Aku hanya menyimak cerita Bunda dan reaksi Ade yang begitu antusias. Sementara Zodi hanya duduk di hadapanku menatapku lekat.
“Udah, ah! Bunda nggak mau cerita gratisan lagi. Kalo Ade mau dengar lanjutannya ya, bayar ke Bunda ya!?” tanya Bunda sambil menengadahkan tangannya ke Ade.
“Iyo, wani piro, De!?” seru yang lain sambil terkekeh. Sepertinya itu salah satu saudara dari Ayah Zodi yang datang dari Jawa. Tapi aku belum pernah melihat gadis seusia remaja dan berambut lurus namun lebih pendek dariku itu.
“Iih, Bunda jadi matre,” seru Ade terheran, dan aku hanya meringis masam.
Ayah, Zodi, dan saudara-saudaranya yang nggak bisa kuingat namanya satu per satu juga tertawa mendengar gurauan Bunda.
“Selama ini Bunda terus yang kasih uang jajan ke kamu. Gantian dooong! Kalo kamu mau dengar lanjutannya,” lanjut Bunda.
Yang lain ikut mengangguk setuju saja. Dari dulu, Bunda memang sayang dengan anak bungsunya dan selalu ingin bercanda dengan Ade. Aku menatap keduanya dengan senyum tipis.

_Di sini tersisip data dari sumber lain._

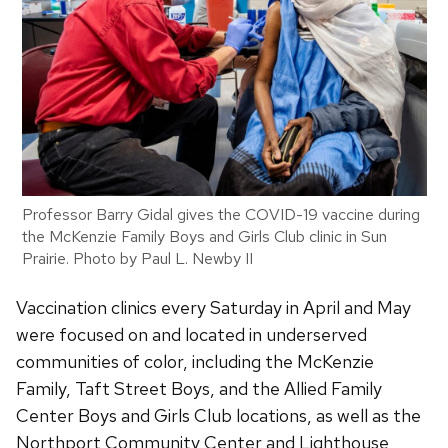
Professor Barry Gidal gives the COVID-19 vaccine during
the McKenzie Family Boys and Girls Club clinic in Sun
Prairie. Photo by Paul L. Newby II
Vaccination clinics every Saturday in April and May
were focused on and located in underserved
communities of color, including the McKenzie
Family, Taft Street Boys, and the Allied Family
Center Boys and Girls Club locations, as well as the
Northport Community Center and Lighthouse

“Nggak jadi, Bun. Nggak jadi. Mending aku masak buat Kak Nelly aja deh.”
Semua sontak tertawa renyah mendengar candaan Bunda dan reaksi kecewa Ade.
“Yang enak ya, De! Udah cucok kamu jadi koki untuk prasmanan Abang kamu nanti,” celetuk saudaranya yang lebih muda dari Ade.